• _EXERCISE INSTRUCTIONS_:
Could you show all lines in the entries below that contain the string "harm"?

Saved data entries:
+--

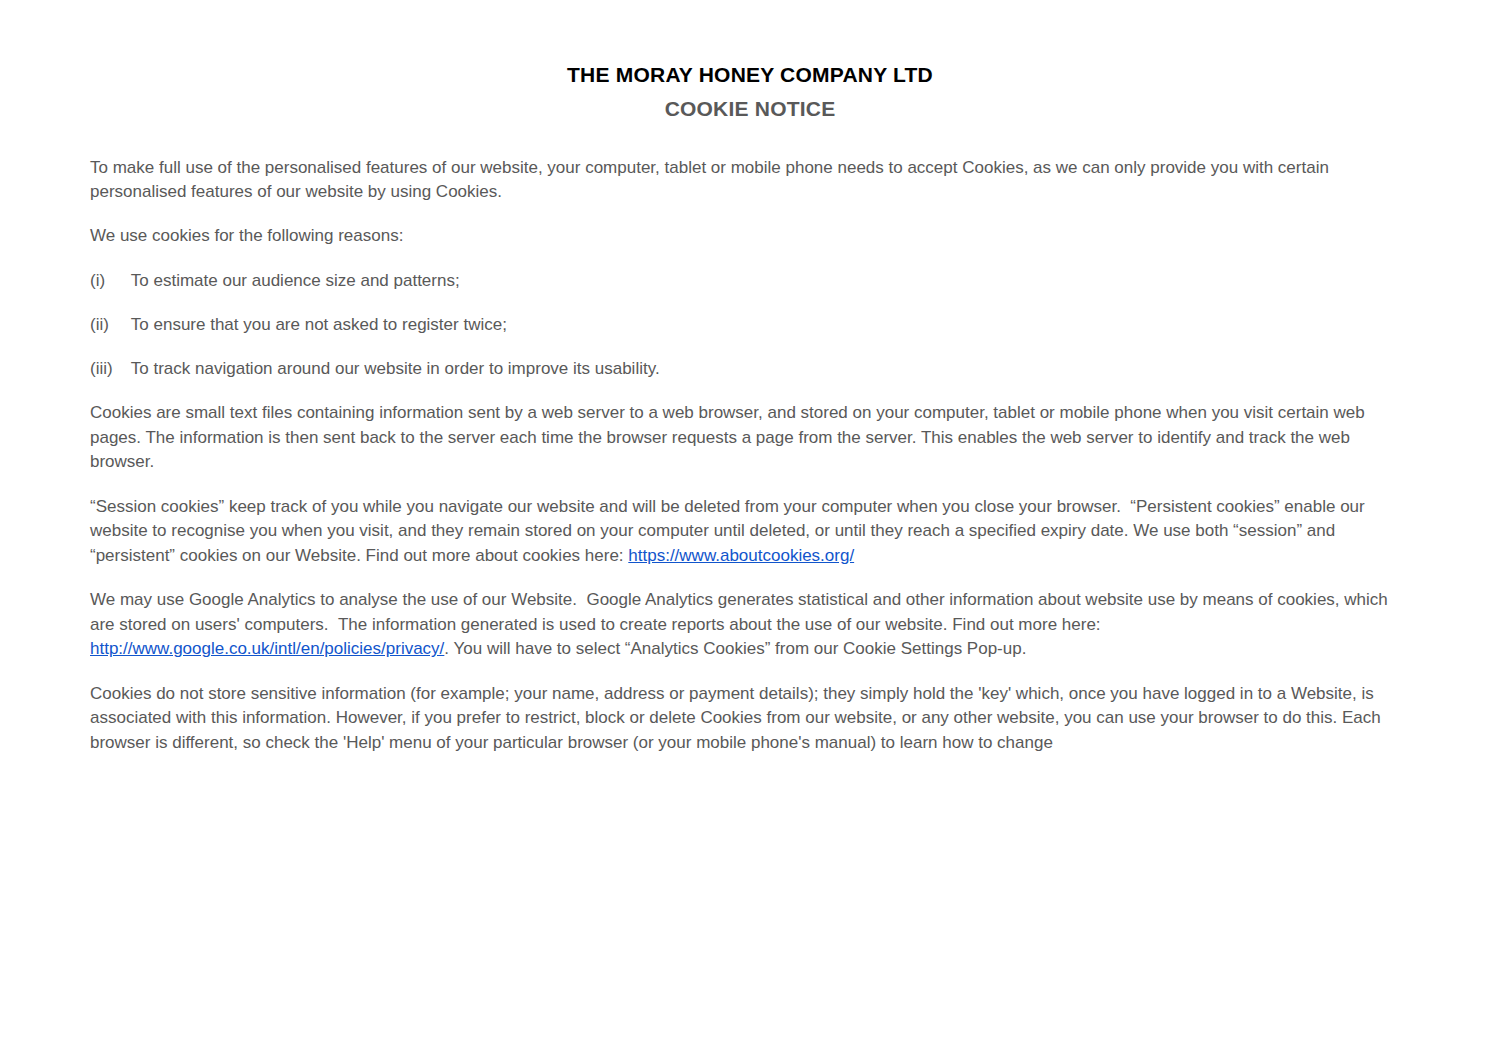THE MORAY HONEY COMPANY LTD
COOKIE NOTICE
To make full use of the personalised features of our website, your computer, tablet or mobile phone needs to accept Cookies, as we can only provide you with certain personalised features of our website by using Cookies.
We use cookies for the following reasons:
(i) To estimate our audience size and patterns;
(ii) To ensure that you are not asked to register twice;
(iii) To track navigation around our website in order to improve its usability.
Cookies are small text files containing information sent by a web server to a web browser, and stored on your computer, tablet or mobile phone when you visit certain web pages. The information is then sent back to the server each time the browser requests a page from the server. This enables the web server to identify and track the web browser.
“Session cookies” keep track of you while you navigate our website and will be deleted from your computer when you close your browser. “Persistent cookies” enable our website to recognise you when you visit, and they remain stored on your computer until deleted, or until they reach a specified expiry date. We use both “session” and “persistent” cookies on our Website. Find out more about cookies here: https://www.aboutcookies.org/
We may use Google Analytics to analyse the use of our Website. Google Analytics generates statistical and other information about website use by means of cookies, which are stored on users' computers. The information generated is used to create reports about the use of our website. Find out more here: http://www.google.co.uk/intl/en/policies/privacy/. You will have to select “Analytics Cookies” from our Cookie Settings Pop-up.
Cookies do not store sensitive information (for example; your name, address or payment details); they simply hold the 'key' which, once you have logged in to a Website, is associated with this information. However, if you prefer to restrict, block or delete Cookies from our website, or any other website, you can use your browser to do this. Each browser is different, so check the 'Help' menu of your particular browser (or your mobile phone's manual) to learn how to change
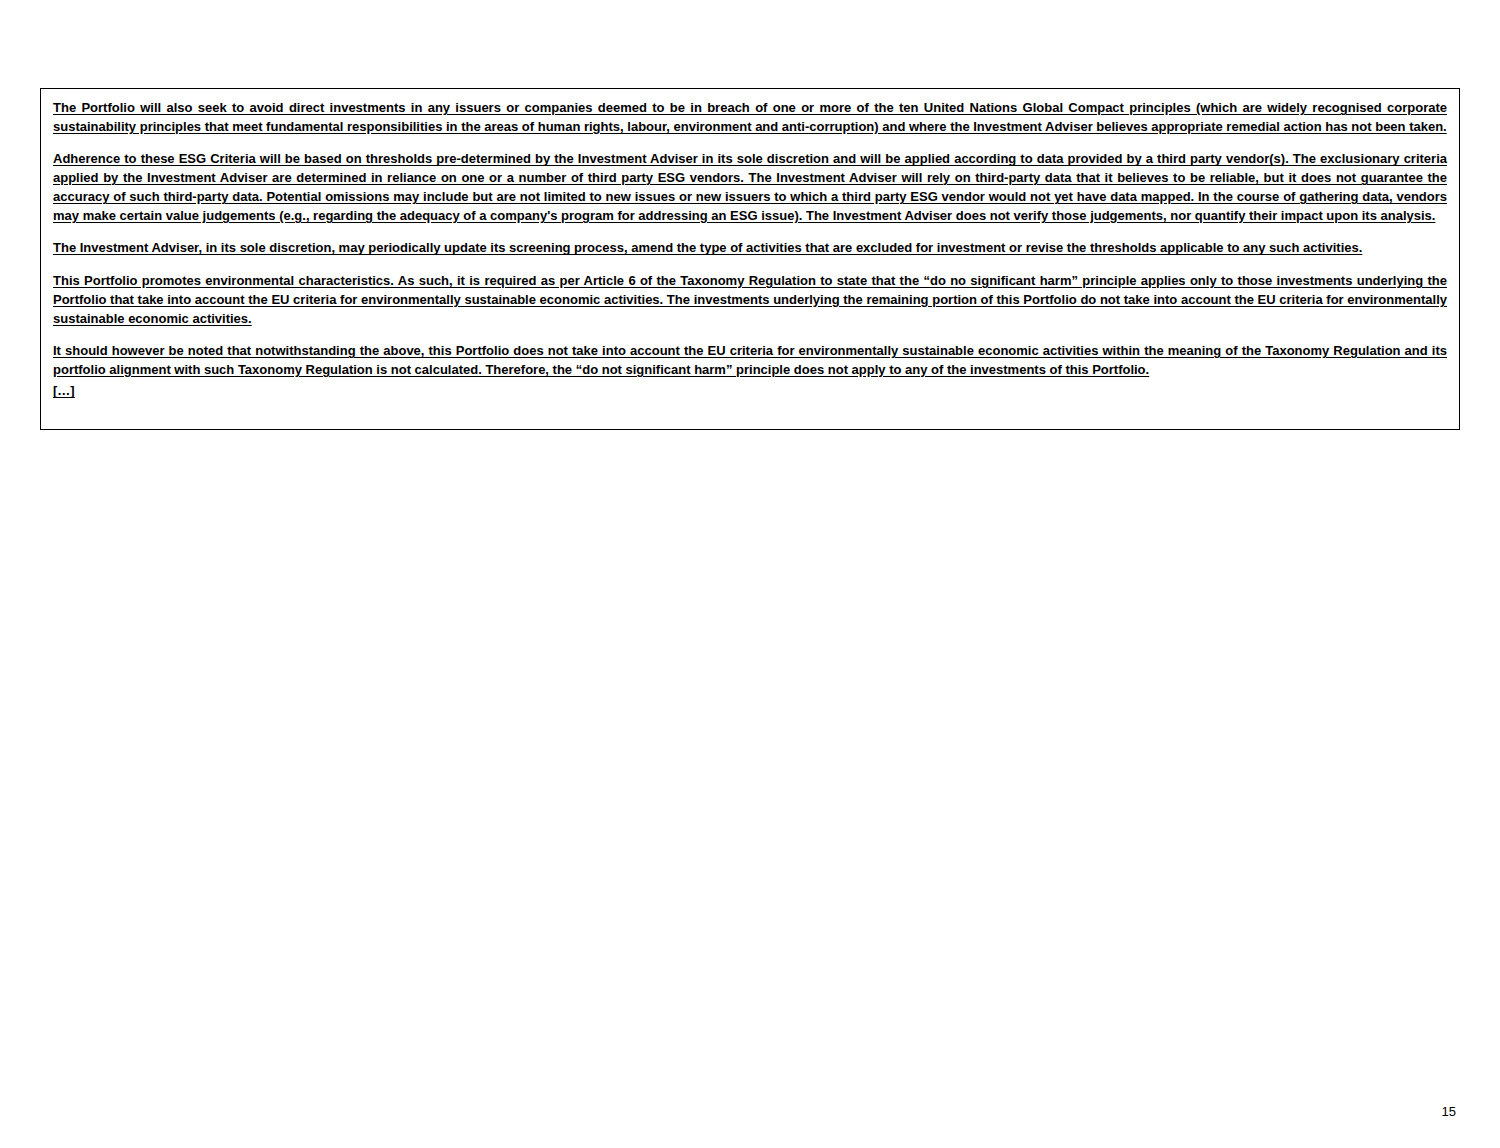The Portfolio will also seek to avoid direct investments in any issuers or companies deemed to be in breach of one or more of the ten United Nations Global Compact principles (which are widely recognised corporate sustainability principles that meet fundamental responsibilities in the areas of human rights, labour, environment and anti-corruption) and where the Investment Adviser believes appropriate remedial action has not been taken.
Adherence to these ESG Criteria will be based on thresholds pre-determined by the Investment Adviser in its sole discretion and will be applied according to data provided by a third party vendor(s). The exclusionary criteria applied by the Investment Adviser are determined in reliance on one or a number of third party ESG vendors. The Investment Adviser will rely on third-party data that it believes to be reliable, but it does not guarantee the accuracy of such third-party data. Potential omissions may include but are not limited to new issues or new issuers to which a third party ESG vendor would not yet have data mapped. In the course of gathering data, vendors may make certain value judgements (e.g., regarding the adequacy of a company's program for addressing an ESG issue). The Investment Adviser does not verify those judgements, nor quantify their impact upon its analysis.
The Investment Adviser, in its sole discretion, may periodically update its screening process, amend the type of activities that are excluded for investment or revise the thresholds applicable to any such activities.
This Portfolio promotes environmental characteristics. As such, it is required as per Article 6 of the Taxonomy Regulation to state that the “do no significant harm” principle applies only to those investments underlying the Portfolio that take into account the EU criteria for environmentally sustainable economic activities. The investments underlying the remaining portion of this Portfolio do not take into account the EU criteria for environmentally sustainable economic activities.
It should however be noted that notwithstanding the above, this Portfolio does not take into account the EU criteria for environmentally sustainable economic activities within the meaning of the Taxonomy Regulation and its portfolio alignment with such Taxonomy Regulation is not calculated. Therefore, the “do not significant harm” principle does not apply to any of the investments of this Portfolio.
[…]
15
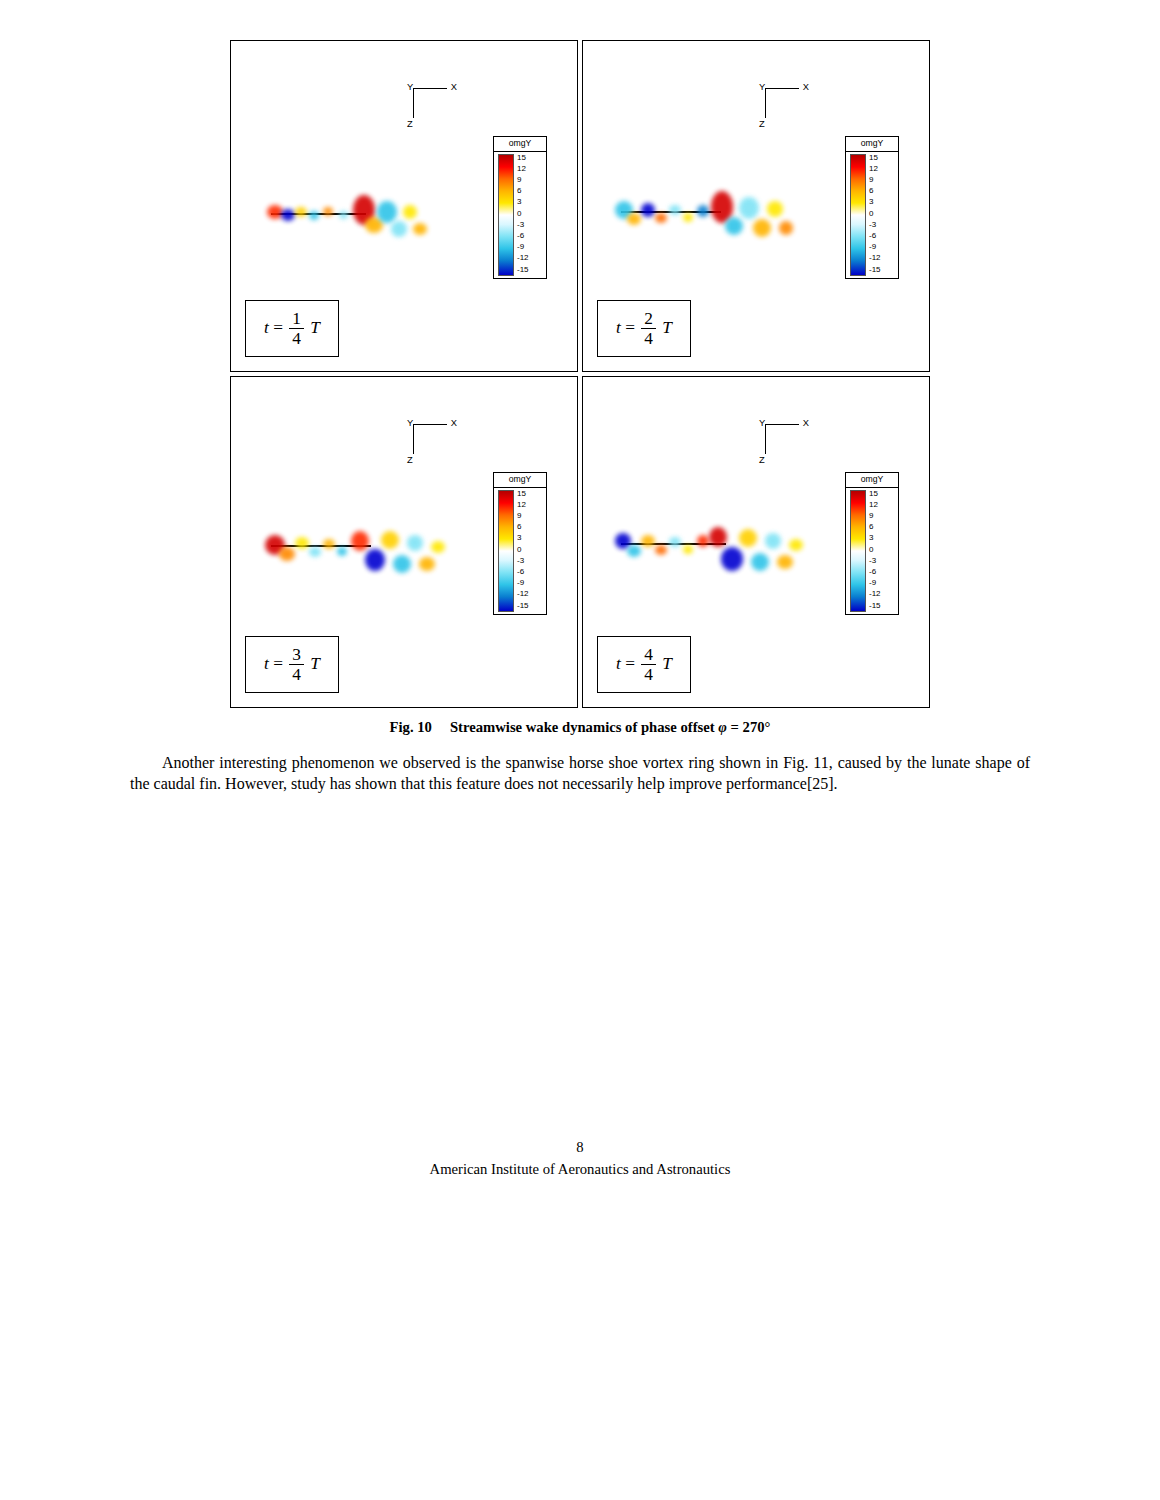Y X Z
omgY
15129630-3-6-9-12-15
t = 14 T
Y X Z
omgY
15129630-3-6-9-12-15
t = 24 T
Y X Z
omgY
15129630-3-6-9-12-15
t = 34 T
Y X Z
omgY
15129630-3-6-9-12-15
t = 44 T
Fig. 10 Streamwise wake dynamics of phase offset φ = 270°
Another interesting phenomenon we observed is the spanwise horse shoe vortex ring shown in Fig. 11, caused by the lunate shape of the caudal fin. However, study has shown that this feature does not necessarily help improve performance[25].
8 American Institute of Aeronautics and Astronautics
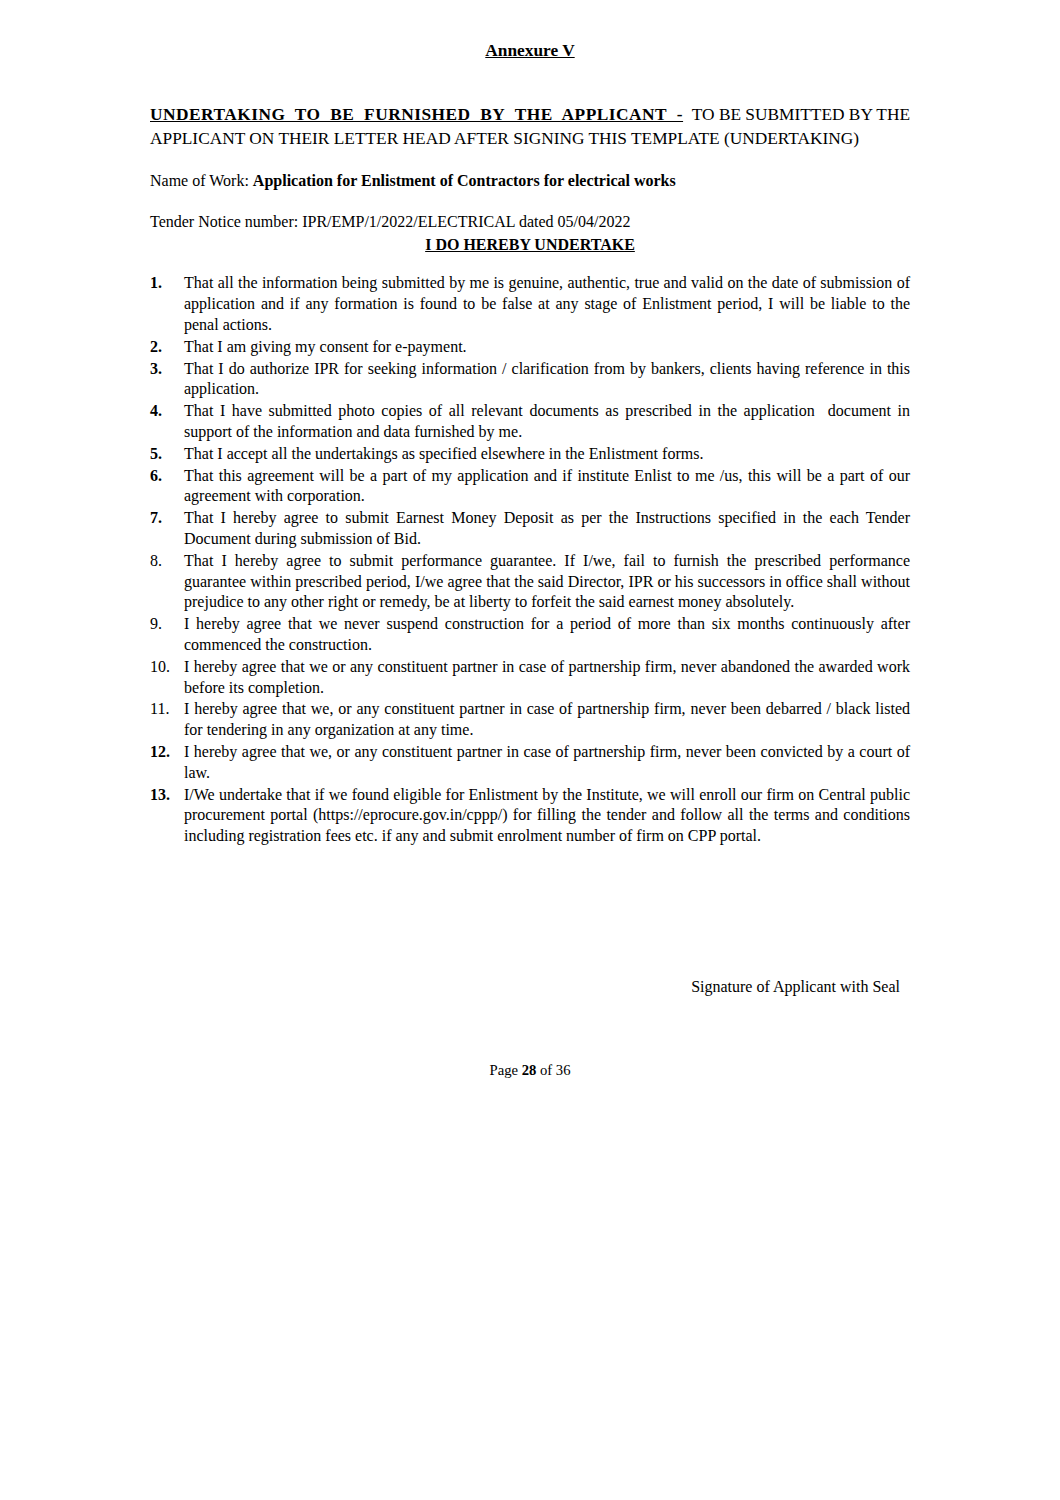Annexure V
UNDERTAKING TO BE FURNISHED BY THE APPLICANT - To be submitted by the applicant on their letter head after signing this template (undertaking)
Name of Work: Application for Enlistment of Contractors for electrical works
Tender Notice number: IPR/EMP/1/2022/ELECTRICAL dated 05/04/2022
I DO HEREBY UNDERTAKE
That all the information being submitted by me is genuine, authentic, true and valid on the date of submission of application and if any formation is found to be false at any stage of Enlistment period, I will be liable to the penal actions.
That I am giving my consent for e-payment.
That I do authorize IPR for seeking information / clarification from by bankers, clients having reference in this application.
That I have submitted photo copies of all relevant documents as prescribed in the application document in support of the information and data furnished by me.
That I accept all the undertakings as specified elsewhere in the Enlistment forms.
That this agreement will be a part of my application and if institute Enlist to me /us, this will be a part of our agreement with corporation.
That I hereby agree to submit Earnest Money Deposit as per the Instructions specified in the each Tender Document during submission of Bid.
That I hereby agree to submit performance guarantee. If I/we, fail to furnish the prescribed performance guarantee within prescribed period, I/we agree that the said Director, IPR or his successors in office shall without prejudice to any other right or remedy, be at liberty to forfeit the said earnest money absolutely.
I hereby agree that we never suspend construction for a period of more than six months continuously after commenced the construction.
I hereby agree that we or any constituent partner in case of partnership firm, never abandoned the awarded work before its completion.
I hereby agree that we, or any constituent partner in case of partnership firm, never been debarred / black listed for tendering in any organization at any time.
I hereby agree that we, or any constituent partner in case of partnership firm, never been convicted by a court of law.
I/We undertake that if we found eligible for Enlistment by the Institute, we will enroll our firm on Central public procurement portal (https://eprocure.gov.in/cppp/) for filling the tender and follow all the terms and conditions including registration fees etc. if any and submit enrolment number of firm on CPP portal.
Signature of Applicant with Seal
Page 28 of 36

+--

• _EXPECTED OUTPUT_:
This Portfolio promotes environmental characteristics. As such, it is required as per Article 6 of the Taxonomy Regulation to state that the “do no significant harm” principle applies only to those investments underlying the Portfolio that take into account the EU criteria for environmentally sustainable economic activities. The investments underlying the remaining portion of this Portfolio do not take into account the EU criteria for environmentally sustainable economic activities.
It should however be noted that notwithstanding the above, this Portfolio does not take into account the EU criteria for environmentally sustainable economic activities within the meaning of the Taxonomy Regulation and its portfolio alignment with such Taxonomy Regulation is not calculated. Therefore, the “do not significant harm” principle does not apply to any of the investments of this Portfolio.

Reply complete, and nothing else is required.